# Evaluation Metrics for Linear Regression

To evaluate the performance of a linear regression model, several metrics are used to determine how well the model predicts the observed outputs. The most common metrics are:

## 1. Mean Squared Error (MSE)
MSE calculates the average of the squared differences between the actual and predicted values.

**Formula:**
$
\text{MSE} = \frac{1}{n} \sum_{i=1}^{n} (y_i - \hat{y_i})^2
$

Where:
- **n** = number of data points
- $ y_i $ = actual value for the $ i^{\text{th}} $ data point
- $ \hat{y_i} $ = predicted value for the $ i^{\text{th}}$ data point


MSE quantifies the accuracy of a model's predictions. It is sensitive to outliers because large errors significantly affect the overall score.
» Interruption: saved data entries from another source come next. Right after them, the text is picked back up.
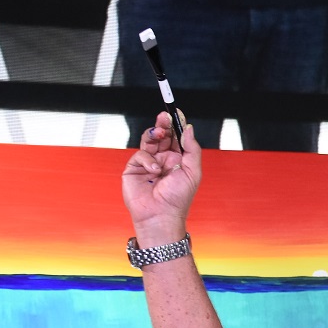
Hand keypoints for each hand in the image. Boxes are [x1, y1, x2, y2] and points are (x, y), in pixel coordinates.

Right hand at [122, 110, 199, 246]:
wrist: (160, 215)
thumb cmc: (178, 198)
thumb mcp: (192, 171)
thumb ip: (191, 149)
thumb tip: (188, 128)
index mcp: (178, 160)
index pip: (177, 138)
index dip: (176, 125)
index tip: (175, 112)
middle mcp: (163, 159)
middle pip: (162, 135)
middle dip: (163, 124)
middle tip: (164, 116)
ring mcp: (148, 163)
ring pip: (149, 140)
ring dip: (154, 133)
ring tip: (159, 133)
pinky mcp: (134, 168)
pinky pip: (140, 155)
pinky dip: (148, 160)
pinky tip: (154, 171)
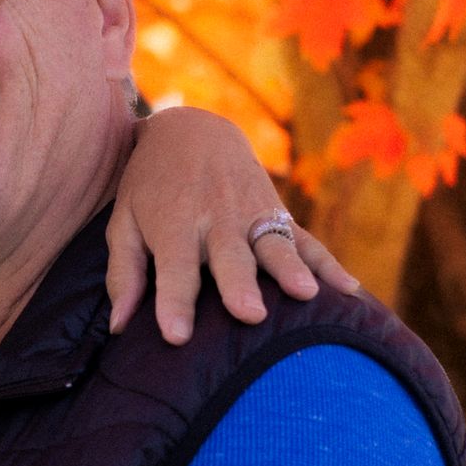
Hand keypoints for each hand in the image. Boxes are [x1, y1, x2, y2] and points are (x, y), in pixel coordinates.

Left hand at [108, 106, 360, 344]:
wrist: (191, 128)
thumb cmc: (149, 186)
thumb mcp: (124, 222)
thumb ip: (123, 274)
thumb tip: (117, 326)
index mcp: (173, 225)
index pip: (173, 269)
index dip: (174, 302)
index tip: (176, 336)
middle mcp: (215, 219)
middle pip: (229, 257)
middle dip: (239, 284)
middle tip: (249, 314)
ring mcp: (251, 214)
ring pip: (274, 244)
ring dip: (289, 269)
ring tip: (305, 294)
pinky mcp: (276, 212)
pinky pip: (306, 239)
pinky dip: (328, 263)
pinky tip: (348, 289)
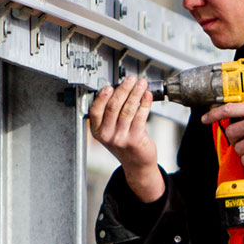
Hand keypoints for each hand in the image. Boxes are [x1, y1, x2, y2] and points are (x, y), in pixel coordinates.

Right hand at [88, 76, 163, 201]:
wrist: (136, 163)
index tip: (110, 86)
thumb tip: (119, 89)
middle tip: (130, 80)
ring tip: (141, 84)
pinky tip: (147, 96)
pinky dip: (144, 103)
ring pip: (128, 109)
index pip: (95, 110)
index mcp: (97, 131)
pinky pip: (140, 117)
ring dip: (135, 93)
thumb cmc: (124, 143)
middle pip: (113, 106)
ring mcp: (120, 138)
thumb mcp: (110, 130)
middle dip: (123, 89)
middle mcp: (107, 135)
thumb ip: (110, 114)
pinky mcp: (135, 140)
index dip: (103, 96)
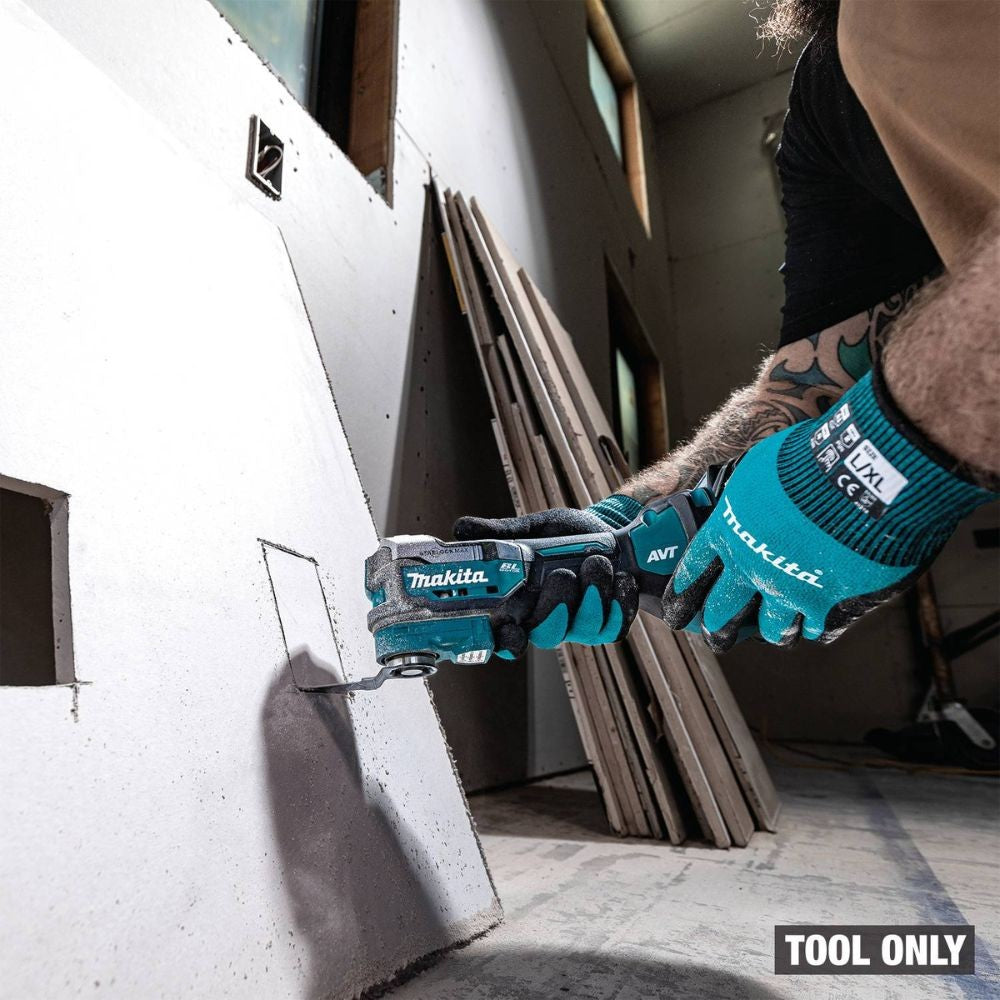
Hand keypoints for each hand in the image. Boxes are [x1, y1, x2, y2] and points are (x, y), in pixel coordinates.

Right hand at [453, 498, 641, 658]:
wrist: (611, 531)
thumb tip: (461, 529)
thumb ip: (500, 533)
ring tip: (598, 561)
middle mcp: (547, 618)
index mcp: (521, 603)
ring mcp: (578, 625)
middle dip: (556, 607)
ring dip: (593, 593)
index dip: (504, 641)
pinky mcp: (608, 625)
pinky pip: (613, 626)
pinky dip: (619, 600)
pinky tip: (620, 577)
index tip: (510, 631)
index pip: (504, 635)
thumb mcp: (533, 529)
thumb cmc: (566, 535)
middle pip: (545, 636)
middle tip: (563, 574)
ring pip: (583, 628)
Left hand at [662, 367, 996, 652]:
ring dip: (772, 629)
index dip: (682, 590)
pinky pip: (819, 627)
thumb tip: (736, 500)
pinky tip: (818, 623)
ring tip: (773, 632)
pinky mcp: (829, 601)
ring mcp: (790, 589)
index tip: (677, 605)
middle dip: (716, 624)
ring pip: (773, 626)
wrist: (856, 476)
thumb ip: (741, 497)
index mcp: (727, 534)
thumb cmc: (804, 461)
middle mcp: (752, 568)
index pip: (693, 569)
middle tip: (715, 633)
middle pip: (723, 609)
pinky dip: (818, 624)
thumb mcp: (754, 470)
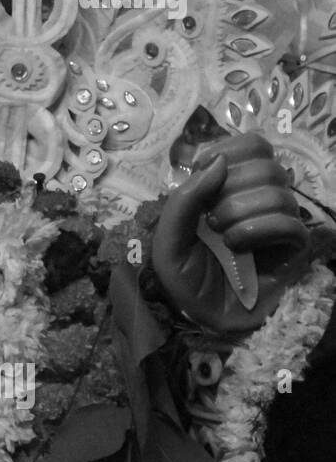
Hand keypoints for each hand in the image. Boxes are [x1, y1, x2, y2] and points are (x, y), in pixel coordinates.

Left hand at [152, 131, 309, 335]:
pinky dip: (259, 231)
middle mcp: (259, 199)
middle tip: (211, 218)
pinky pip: (291, 224)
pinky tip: (239, 247)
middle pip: (267, 165)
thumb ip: (186, 198)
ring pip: (278, 193)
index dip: (231, 149)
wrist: (198, 317)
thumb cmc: (182, 277)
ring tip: (223, 237)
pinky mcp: (294, 249)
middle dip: (231, 189)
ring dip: (241, 214)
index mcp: (231, 187)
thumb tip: (220, 161)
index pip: (253, 144)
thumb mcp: (168, 236)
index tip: (206, 171)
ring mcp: (279, 223)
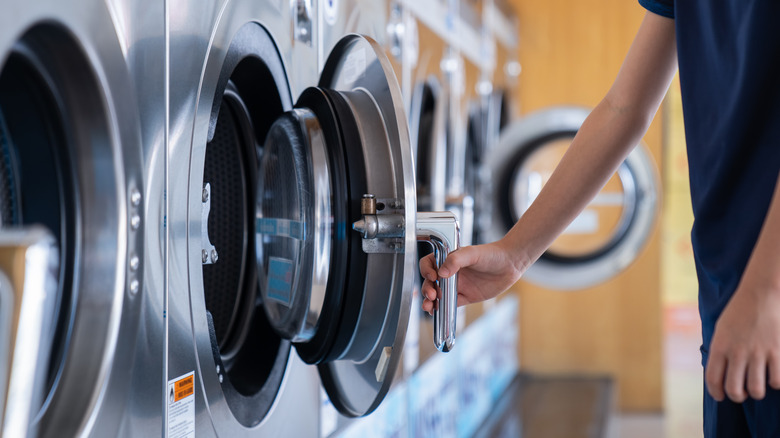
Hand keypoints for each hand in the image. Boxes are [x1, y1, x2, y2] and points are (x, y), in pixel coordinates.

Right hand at [419, 240, 525, 313]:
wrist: (510, 264)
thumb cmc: (492, 253)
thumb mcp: (472, 253)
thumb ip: (456, 260)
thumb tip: (442, 273)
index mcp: (448, 259)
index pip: (429, 264)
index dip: (426, 271)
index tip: (432, 277)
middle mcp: (450, 272)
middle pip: (430, 282)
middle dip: (427, 289)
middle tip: (432, 294)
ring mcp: (457, 285)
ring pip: (438, 295)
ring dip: (430, 301)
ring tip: (428, 307)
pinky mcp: (465, 297)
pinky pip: (450, 304)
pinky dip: (442, 309)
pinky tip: (437, 312)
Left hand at [705, 281, 779, 401]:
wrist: (759, 294)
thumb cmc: (738, 312)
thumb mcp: (720, 330)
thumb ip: (719, 351)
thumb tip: (719, 374)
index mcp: (720, 346)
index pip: (713, 379)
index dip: (716, 393)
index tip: (720, 396)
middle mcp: (737, 352)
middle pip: (734, 390)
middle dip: (737, 397)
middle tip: (741, 393)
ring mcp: (758, 353)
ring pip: (757, 390)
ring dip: (757, 392)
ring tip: (757, 385)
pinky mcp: (777, 351)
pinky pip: (777, 381)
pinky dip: (775, 383)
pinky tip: (773, 375)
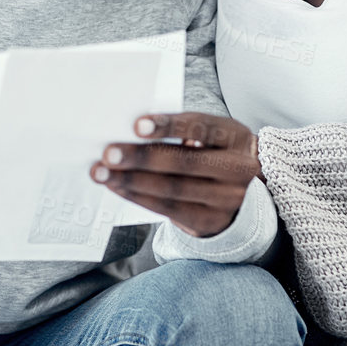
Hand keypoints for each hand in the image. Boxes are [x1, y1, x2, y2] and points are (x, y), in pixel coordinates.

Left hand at [90, 113, 260, 237]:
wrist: (244, 192)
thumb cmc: (215, 152)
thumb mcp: (212, 136)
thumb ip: (183, 131)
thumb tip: (132, 131)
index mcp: (236, 137)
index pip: (202, 128)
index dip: (170, 126)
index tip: (137, 124)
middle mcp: (237, 169)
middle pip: (184, 162)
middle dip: (142, 157)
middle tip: (108, 152)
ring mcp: (227, 198)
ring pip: (172, 189)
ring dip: (132, 180)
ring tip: (102, 172)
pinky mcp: (209, 220)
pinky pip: (168, 209)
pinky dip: (138, 196)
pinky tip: (118, 186)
## 2. Mean Absolute Error (MAE)
MAE measures the average absolute difference between predicted values and actual values.

**Formula:**
$
\text{MAE} = \frac{1}{n} \sum_{i=1}^{n} |y_i - \hat{y_i}|
$

Where:
- **n** = number of observations
- $ y_i $ = actual values
- $ \hat{y_i} $ = predicted values

MAE is not sensitive to outliers as it only considers absolute differences.



## 3. Root Mean Squared Error (RMSE)
RMSE measures the square root of the variance of residuals and describes how well the observed data points match the expected values.

**Formula:**
$
\text{RMSE} = \sqrt{\frac{\sum_{i=1}^{n} (y_{i, \text{actual}} - y_{i, \text{predicted}})^2}{n}}
$

RMSE is sensitive to the scale of the variables since its value depends on the units of the variables. A lower RMSE indicates a better fit.

### Residual Standard Error (RSE):
RSE gives an unbiased estimate of the RMSE by adjusting for the degrees of freedom.

**Formula:**
$
\text{RSE} = \sqrt{\frac{\sum_{i=1}^{n} (y_{i, \text{actual}} - y_{i, \text{predicted}})^2}{n - 2}}
$


## 4. Coefficient of Determination (R²)
R² indicates how much variation in the dependent variable can be explained by the independent variables in the model. The value ranges from 0 to 1, with higher values indicating a better model.

**Formula:**
$
R^2 = 1 - \frac{\text{RSS}}{\text{TSS}}
$

Where:
- **RSS** = Residual Sum of Squares
- **TSS** = Total Sum of Squares

### Residual Sum of Squares (RSS):
RSS is the sum of the squared differences between observed values and predicted values.

**Formula:**
$
\text{RSS} = \sum_{i=1}^{n} (y_i - b_0 - b_1x_i)^2
$

Where:
- $ b_0, b_1 $ = model coefficients
- $ x_i $ = predictor variable

### Total Sum of Squares (TSS):
TSS measures the total variation of the observed values from their mean.

**Formula:**
$
\text{TSS} = \sum (y_i - \bar{y})^2
$

Where:
- $ \bar{y} $ = mean of actual values



## 5. Adjusted R²
Adjusted R² accounts for the number of predictors in the model and penalizes the model for including irrelevant predictors.

**Formula:**
$
\text{Adjusted } R^2 = 1 - \left( \frac{(1 - R^2) \cdot (n - 1)}{n - k - 1} \right)
$

Where:
- **n** = number of observations
- **k** = number of predictors
- $ R^2 $ = coefficient of determination

### Significance of Adjusted R²:
- Adjusted R² prevents overfitting by penalizing the model for adding predictors that do not significantly improve the explanation of variance in the dependent variable.